The operation mode notifies the notification infrastructure
about any Rx being received by the mean of
iwl_notification_wait_notify() which will do two things:
1) call the notif_wait handler
2) wakeup the thread that was waiting for the notification
Typically, only after those two steps happened, the
operation mode will run its own handler for the notification
that was received from the firmware. This means that the
thread that was waiting for that notification can be
running before the operation mode's handler was called.
When the operation mode's handler is ASYNC, things get even
worse since the thread that was waiting for the
notification isn't even guaranteed that the ASYNC callback
was added to async_handlers_list before it starts to run.
This means that even calling
iwl_mvm_wait_for_async_handlers() can't guarantee that
absolutely everything related to that notification has run.
The following can happen:
Thread sending the command Operation mode's Rx path
-------------------------- ------------------------
iwl_init_notification_wait()
iwl_mvm_send_cmd()
iwl_mvm_rx_common()

• **Keypoint correspondence records**
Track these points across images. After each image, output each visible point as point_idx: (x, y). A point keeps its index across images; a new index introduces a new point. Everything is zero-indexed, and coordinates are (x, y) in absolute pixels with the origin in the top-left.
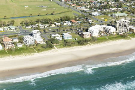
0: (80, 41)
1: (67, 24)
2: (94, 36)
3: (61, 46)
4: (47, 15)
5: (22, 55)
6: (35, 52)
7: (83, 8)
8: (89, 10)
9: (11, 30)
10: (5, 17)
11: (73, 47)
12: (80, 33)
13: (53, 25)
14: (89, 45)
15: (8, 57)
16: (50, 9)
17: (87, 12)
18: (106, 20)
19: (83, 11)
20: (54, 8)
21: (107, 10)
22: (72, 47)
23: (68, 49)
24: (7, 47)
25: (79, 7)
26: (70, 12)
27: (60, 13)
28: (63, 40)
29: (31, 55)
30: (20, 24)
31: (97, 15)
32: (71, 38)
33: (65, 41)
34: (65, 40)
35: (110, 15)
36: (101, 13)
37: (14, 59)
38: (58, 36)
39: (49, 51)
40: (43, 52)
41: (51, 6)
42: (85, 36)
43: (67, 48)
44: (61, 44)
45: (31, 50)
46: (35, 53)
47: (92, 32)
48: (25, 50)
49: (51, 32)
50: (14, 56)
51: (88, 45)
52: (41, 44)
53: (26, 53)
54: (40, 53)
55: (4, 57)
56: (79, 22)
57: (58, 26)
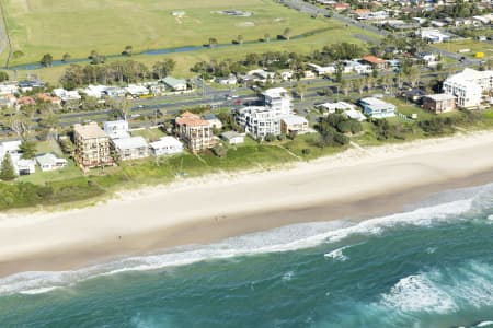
0: (427, 123)
1: (354, 70)
2: (467, 105)
3: (368, 139)
4: (262, 41)
5: (255, 169)
6: (295, 159)
7: (380, 17)
8: (401, 22)
9: (173, 90)
10: (128, 51)
11: (413, 143)
12: (415, 98)
13: (309, 74)
14: (464, 137)
15: (215, 175)
16: (265, 21)
17: (398, 30)
18: (480, 55)
19: (385, 27)
20: (278, 20)
21: (467, 22)
22: (409, 141)
23: (399, 149)
24: (198, 145)
25: (363, 14)
26: (338, 31)
27: (305, 35)
28: (368, 121)
29: (288, 168)
30: (192, 70)
31: (441, 40)
32: (393, 115)
33: (376, 123)
34: (378, 120)
35: (483, 39)
36: (450, 31)
37: (235, 181)
38: (348, 109)
39: (338, 155)
40: (320, 159)
41: (261, 11)
42: (438, 106)
43: (395, 146)
44: (367, 133)
45: (277, 153)
46: (298, 163)
47: (458, 93)
48: (257, 153)
49: (315, 95)
50: (232, 173)
51: (459, 134)
52: (303, 133)
53: (266, 164)
54: (311, 161)
55: (201, 175)
56: (393, 62)
57: (326, 77)
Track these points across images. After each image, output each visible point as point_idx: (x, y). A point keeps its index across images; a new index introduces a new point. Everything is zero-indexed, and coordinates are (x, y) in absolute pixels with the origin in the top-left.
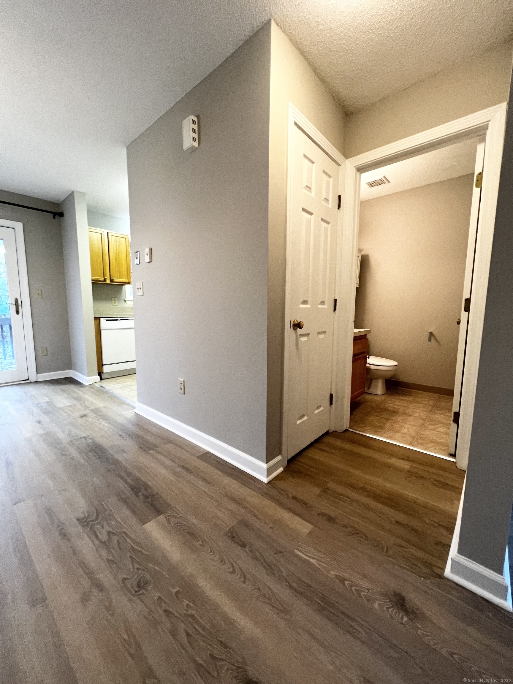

• **Task to carry out**
According to the notification passage, what two things does iwl_notification_wait_notify() do? Please answer using only the notification passage, not the lines.

• **Answer box**
It calls the notif_wait handler and wakes up the thread that was waiting for the notification.